### TASKS AND EXERCISES
1. Write out the passage on Czech anticorruption work below, from "Jiri Skuhrovec, a" up to and including "States and Russia.".
2. Extend the article on the Czech anticorruption effort, starting right after its final sentence.

Jiri Skuhrovec, a programmer and economist in Prague, Czech Republic, seems to be an unlikely protagonist in the power struggle between the United States and Russia.

The 30-something was ensconced in his doctorate, mapping exchange rates between real-world currency and the video-game currency of World of Warcraft, when a colleague asked if he could build similar software to track public tenders. It took him two weeks, and ultimately set him on a new course.

Today he serves as the statistical backbone of the Czech Republic’s leading anticorruption fight, Reconstruction of the State, which aims to upend the cronyism and corruption that has permeated post-Communist Czech society. With public data, he runs analyses for his nongovernmental organization, Econlab, that help him detect sources of party financing – including whether it’s Russian or not – and how municipalities and ministries are spending public money.

That puts him, unwittingly but not unwillingly, on the front lines of American strategic goals in the region. As Russia and the West have come into increasing conflict over international affairs, the US has turned its gaze particularly toward the vulnerability of post-Soviet states to financial pressures – both licit and illicit – wielded by Moscow.

American embassies across this part of Europe have worked on democracy-building and good governance since the fall of the Berlin Wall. They’ve trained judges and prosecutors, and awarded grants to everyone from investigative journalists to techies to number crunchers.

Particularly since Russia annexed Ukraine’s Crimea, anticorruption efforts have been on the “shortlist” of every US ambassador in Europe.

### SOURCE MATERIAL

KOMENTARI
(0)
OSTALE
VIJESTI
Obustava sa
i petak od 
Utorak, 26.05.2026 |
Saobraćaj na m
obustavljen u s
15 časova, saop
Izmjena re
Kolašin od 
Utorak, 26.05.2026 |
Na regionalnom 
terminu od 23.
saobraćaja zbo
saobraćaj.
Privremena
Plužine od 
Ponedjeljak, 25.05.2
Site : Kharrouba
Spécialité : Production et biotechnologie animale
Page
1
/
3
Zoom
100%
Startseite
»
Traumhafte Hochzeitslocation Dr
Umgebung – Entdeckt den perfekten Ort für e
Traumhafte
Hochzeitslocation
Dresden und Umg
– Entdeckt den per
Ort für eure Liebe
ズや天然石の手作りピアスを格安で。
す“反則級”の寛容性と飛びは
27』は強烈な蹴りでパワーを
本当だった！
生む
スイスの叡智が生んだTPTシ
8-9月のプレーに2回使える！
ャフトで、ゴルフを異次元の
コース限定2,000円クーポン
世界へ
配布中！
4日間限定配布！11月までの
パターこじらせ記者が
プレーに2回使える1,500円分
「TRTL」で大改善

---

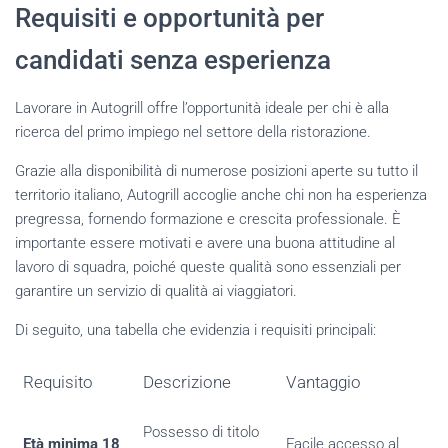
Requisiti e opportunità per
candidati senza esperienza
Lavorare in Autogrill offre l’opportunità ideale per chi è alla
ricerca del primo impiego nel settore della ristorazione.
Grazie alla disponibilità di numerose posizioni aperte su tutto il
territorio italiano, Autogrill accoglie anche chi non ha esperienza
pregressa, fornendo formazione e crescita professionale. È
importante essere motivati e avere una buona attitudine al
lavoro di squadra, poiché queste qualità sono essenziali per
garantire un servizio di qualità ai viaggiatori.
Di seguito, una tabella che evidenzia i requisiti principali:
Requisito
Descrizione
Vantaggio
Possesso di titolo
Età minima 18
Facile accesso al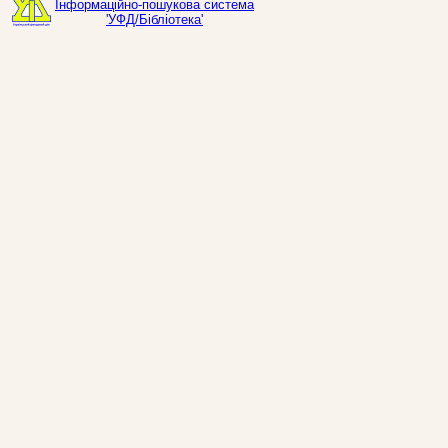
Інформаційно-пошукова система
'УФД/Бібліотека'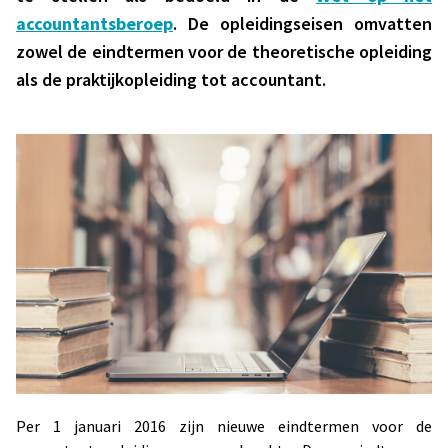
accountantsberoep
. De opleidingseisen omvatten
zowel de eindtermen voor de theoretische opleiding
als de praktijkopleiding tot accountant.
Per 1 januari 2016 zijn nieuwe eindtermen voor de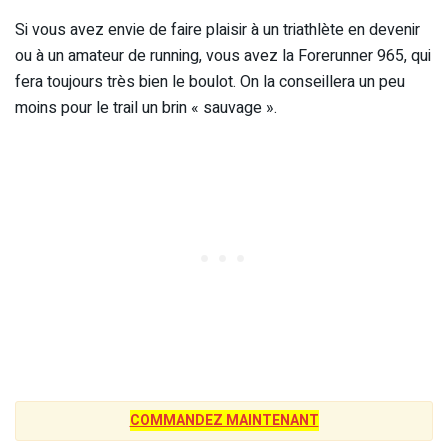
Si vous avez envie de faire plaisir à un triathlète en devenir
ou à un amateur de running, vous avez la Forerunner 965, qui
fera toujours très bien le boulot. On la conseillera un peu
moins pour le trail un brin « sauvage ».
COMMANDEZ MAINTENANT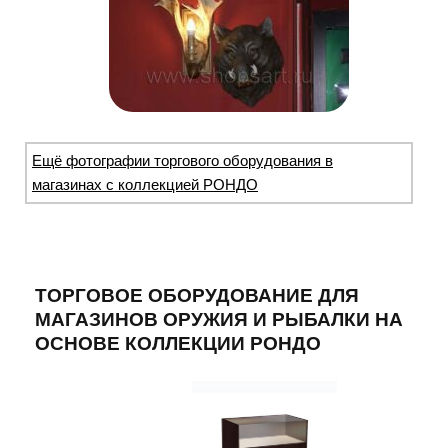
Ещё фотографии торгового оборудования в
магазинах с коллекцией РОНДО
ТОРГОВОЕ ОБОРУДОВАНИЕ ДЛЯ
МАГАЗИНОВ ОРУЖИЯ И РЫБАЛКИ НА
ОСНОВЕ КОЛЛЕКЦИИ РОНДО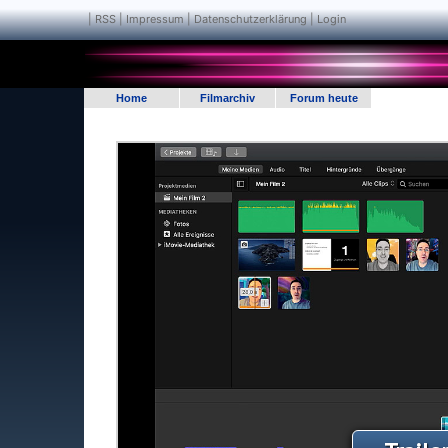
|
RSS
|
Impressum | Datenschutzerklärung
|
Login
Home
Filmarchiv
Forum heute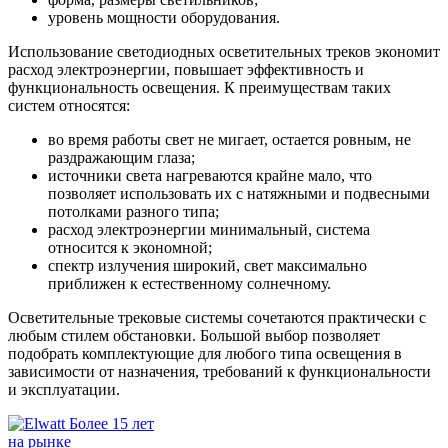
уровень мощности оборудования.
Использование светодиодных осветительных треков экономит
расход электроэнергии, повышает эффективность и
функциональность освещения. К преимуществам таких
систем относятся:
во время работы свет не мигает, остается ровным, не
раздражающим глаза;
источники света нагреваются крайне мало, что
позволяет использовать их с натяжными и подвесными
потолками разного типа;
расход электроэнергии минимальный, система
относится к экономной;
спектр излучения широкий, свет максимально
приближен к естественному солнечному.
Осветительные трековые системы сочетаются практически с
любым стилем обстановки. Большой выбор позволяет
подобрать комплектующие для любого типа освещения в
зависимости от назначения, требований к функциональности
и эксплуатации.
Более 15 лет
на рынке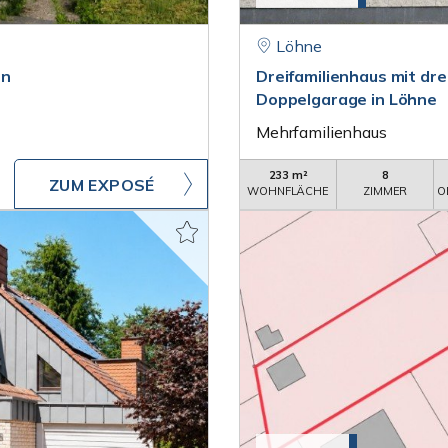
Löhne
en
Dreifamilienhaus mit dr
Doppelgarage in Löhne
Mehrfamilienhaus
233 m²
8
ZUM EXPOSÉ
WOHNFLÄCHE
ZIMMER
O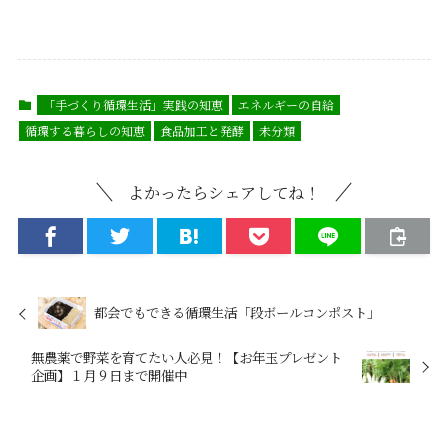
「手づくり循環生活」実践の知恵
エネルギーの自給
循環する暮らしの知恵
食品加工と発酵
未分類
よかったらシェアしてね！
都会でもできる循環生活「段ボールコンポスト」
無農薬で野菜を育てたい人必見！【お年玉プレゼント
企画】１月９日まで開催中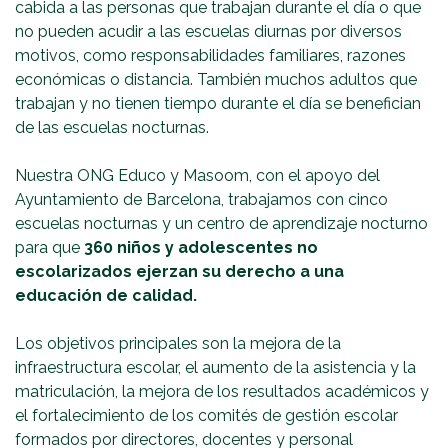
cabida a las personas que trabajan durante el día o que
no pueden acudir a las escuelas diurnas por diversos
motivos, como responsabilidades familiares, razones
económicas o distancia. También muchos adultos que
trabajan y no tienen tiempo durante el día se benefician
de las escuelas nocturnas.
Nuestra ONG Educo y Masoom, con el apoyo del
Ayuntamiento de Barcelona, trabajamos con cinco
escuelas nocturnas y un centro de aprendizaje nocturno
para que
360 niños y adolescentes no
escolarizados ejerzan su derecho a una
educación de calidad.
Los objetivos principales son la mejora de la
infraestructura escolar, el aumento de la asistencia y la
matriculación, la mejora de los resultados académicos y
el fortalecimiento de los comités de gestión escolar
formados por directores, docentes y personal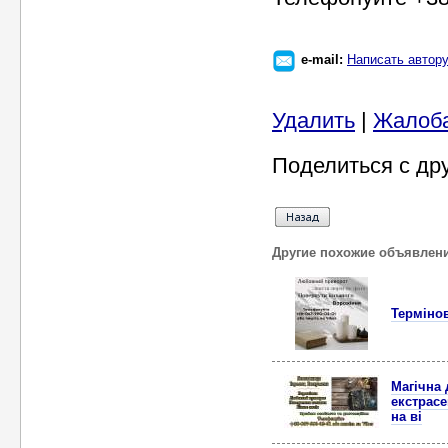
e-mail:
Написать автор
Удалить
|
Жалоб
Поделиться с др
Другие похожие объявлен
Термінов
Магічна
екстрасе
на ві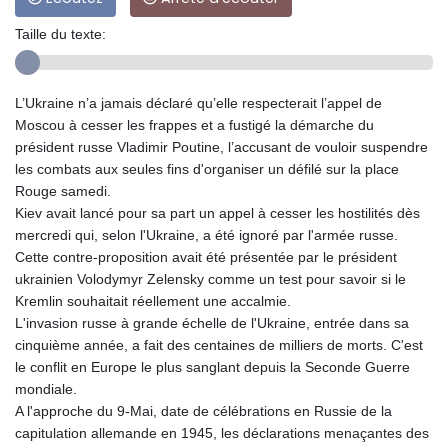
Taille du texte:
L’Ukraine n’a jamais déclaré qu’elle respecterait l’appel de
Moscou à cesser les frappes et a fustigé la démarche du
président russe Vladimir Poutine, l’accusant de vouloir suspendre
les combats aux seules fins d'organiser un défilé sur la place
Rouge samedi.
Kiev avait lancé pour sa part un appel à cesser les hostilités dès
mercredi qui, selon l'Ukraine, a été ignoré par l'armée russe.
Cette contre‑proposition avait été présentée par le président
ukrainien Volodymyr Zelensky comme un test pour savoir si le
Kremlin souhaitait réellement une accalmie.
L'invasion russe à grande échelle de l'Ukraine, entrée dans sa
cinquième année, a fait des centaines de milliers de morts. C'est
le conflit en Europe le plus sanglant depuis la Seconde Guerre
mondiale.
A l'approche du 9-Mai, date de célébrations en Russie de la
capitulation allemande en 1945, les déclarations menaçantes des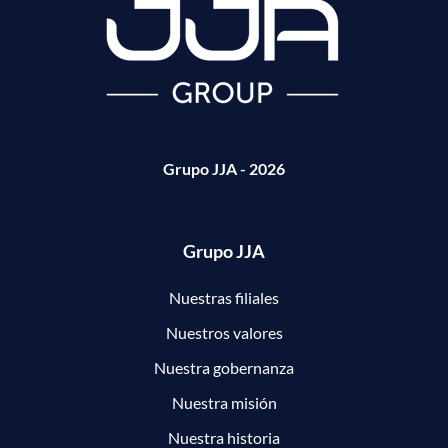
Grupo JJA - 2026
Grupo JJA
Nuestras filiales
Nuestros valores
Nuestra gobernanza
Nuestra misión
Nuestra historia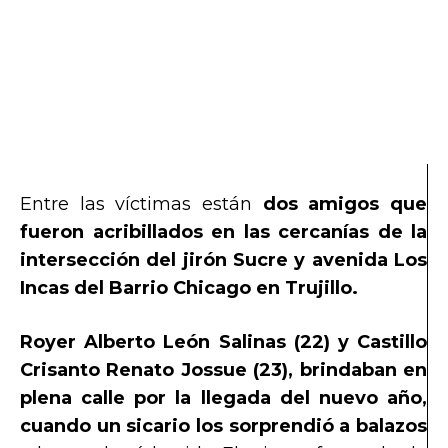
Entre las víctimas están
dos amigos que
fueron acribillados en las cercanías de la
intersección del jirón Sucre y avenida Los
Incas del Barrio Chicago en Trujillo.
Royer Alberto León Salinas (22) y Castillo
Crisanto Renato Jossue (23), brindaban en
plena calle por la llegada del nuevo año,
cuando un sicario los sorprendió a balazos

...

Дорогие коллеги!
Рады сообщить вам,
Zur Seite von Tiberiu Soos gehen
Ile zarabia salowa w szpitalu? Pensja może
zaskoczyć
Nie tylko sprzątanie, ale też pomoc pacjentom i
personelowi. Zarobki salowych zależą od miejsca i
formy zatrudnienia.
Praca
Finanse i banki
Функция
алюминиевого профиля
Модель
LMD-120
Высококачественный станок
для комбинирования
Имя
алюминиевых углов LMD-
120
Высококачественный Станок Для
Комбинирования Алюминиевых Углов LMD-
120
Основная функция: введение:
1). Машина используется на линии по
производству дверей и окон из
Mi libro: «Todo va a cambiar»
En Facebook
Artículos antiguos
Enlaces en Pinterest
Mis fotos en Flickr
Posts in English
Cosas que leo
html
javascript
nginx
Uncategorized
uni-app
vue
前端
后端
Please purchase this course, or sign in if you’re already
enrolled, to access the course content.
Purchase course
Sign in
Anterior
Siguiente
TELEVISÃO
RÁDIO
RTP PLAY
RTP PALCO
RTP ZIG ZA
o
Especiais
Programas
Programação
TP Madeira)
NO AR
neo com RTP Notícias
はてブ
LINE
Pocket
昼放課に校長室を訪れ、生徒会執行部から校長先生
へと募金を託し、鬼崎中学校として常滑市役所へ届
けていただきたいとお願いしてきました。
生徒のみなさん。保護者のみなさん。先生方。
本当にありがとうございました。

### EXPECTED RESPONSES
1.
Jiri Skuhrovec, a programmer and economist in Prague, Czech Republic, seems to be an unlikely protagonist in the power struggle between the United States and Russia.

2.
“Some have described corruption as the wormhole through which malign forces can work their way into countries and hollow them out,” says US Ambassador to the Czech Republic Andrew Schapiro. “There is a greater recognition that these issues of good governance, transparency, and rule of law are not just issues about fairness. They are not just issues of economics. They are also issues of security.”

From Estonia to the Czech Republic and Hungary to Romania, the status of the fight varies.

Estonia leads the way

Estonia is held up as a leader in democratic transformation, widely embracing e-governance, which has essentially eliminated bureaucratic middlemen – and opportunities to extort bribes. Romania, on the other hand, is the lowest-ranked European Union country on watchdog Transparency International’s Corruption Perceptions Index. Though even there, the country’s National Anticorruption Directorate has made great strides, with its chief prosecutor, Laura Codruta Kovesi, rooting out scandals at the highest levels, including in the prime minister’s office, on an almost daily basis.

Such efforts reverberate across the Atlantic, especially since Victoria Nuland, assistant secretary of State for European and Eurasian Affairs at the US State Department, assumed her post in the fall of 2013 and pushed the issue to the forefront.

US Vice President Joe Biden, during a visit to Romania in May 2014, called corruption “a clear and present danger, not only to a nation’s economy, but to its very national security. There are nations, and we’ve seen it recently, that exploit corruption to exercise malign influence and undermine the very sovereignty and independence of their neighbors.”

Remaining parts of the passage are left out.